To-do item: Only the lines from the top of the data through the one with "ATM/cash machine on site" are to be written out, each exactly as it stands.

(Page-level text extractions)
-=-=-=-=-

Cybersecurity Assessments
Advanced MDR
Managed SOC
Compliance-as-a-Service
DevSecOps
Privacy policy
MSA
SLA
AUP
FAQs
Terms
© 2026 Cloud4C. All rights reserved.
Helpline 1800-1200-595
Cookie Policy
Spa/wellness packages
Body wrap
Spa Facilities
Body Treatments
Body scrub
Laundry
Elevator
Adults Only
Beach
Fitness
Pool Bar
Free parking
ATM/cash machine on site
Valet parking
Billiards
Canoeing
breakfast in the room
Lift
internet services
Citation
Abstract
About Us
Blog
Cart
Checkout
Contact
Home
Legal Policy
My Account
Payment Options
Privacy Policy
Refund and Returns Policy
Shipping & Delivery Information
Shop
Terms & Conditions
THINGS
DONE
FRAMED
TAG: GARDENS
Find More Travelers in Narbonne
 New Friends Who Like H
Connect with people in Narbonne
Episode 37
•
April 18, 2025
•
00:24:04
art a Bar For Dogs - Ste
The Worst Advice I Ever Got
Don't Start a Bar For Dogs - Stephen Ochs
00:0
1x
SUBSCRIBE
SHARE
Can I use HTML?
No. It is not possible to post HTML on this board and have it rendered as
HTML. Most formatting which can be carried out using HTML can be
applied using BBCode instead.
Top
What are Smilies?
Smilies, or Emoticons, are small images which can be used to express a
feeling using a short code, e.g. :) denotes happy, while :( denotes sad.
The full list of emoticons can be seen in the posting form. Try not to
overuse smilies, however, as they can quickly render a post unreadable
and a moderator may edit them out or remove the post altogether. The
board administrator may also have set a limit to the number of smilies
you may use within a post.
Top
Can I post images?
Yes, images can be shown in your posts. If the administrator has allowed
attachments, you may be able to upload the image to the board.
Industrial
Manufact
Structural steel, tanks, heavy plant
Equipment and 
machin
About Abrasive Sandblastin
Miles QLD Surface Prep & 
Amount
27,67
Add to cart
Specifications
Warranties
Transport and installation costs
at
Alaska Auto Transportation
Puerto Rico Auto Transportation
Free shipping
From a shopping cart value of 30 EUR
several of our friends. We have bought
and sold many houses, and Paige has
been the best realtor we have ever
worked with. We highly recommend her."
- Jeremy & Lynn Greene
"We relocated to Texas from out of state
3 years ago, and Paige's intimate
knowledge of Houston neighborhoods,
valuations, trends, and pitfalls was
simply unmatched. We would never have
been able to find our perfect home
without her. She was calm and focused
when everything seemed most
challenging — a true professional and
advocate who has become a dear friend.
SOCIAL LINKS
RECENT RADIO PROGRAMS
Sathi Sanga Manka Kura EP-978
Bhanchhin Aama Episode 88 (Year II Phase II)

-=-=-=-=-

Answer box:
Cybersecurity Assessments
Advanced MDR
Managed SOC
Compliance-as-a-Service
DevSecOps
Privacy policy
MSA
SLA
AUP
FAQs
Terms
© 2026 Cloud4C. All rights reserved.
Helpline 1800-1200-595
Cookie Policy
Spa/wellness packages
Body wrap
Spa Facilities
Body Treatments
Body scrub
Laundry
Elevator
Adults Only
Beach
Fitness
Pool Bar
Free parking
ATM/cash machine on site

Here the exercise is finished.